I recently spent 4 days in the hospital with my grandma after she fell. On day 3, I chose to arrive an hour later so I could go to spin class that morning. If I was going to sit in a chair all day at a hospital, I needed to get out all the energy I could. My grandma didn’t care. I wasn’t doing anything, other than just being there keeping her company. My legs were so tired I was happy to sit down for hours and I just FELT GOOD and didn’t feel like a bump on a log for sitting all day because I had just burned a ton of calories and sweated my ass off!

 

Feed Your Soul

This is an incredibly personal one because what you do will not look like what others do. You MUST take time to do what lights you up.

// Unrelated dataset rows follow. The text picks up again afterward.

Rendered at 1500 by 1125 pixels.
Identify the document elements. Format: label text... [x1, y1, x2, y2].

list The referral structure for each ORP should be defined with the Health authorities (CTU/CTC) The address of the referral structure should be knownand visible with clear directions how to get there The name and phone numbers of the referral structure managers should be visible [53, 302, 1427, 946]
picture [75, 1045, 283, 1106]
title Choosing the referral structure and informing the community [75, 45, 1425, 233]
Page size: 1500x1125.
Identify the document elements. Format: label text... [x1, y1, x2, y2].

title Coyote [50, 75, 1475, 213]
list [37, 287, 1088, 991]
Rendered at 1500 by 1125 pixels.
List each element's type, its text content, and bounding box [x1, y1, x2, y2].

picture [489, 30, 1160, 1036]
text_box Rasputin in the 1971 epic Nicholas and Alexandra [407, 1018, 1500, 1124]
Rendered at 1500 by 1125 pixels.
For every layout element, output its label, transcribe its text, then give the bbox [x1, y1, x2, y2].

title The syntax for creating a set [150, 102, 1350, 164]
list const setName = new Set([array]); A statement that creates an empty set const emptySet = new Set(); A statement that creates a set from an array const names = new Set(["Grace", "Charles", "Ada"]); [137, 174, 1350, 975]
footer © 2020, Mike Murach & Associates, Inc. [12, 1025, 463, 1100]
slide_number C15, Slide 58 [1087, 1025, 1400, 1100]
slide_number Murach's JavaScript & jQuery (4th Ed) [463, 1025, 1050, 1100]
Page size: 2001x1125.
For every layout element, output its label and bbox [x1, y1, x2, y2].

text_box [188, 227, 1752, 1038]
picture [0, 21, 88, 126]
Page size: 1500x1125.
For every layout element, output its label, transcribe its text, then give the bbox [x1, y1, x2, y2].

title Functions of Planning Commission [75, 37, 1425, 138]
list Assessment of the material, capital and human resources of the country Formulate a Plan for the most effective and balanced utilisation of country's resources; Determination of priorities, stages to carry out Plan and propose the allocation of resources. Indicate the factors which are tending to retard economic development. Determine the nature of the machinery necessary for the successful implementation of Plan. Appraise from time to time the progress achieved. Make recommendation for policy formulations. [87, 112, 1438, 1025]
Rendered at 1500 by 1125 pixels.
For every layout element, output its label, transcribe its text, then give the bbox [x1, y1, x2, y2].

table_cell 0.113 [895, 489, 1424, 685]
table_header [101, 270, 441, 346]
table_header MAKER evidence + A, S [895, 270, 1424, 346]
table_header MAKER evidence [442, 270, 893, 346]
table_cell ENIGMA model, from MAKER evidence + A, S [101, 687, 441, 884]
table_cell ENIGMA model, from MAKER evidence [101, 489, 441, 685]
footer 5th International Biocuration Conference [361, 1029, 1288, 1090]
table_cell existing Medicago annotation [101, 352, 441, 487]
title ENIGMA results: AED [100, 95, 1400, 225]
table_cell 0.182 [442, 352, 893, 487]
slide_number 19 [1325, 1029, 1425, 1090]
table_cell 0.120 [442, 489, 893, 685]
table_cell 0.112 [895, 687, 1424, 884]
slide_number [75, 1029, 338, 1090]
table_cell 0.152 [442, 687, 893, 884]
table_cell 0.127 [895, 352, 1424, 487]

Maybe it’s music lessons, dance class, curling up with a good book, having a glass of wine and convo with a best gal pal. For me, it’s coaching my high school volleyball team. I would drive from mom’s chemo sessions to the gym- usually arriving with a red, swollen face from crying on the 5 minute drive from the hospital to the school. The girls would hug me and we’d get to work. It was 2 hours of my day that wasn’t about cancer. It was 2 hours where I could focus on refilling my emotional tank. It was 2 hours to myself and for myself.

I would head to my mom’s house afterwards and she would want to know all about the team and how my girls were progressing, removing any guilt I had about leaving her. She’d ask about my friends, what new body part hurt from working out, or if I had any new guy news. She wanted the distraction more than anyone else, which is why it became more important to live life. I needed stories to return to her with. By refilling my tank, we both won.

There’s a reason they tell you on airplanes to put your air mask on before helping others- you’ll pass out within 15 seconds if you don’t. You are no good to anyone if you are not well maintained- mentally, physically and emotionally - not your kids, not your boss, not your spouse, not anyone! No matter what situation you’re in or even just the day-to-day stress that comes with life, not taking care of yourself is a recipe for disaster.

So agree today that you will do something for yourself. Self-care is not selfish. In fact, it's quite the opposite. You'll be thanked in smiles, hugs, and kindness. Trust me.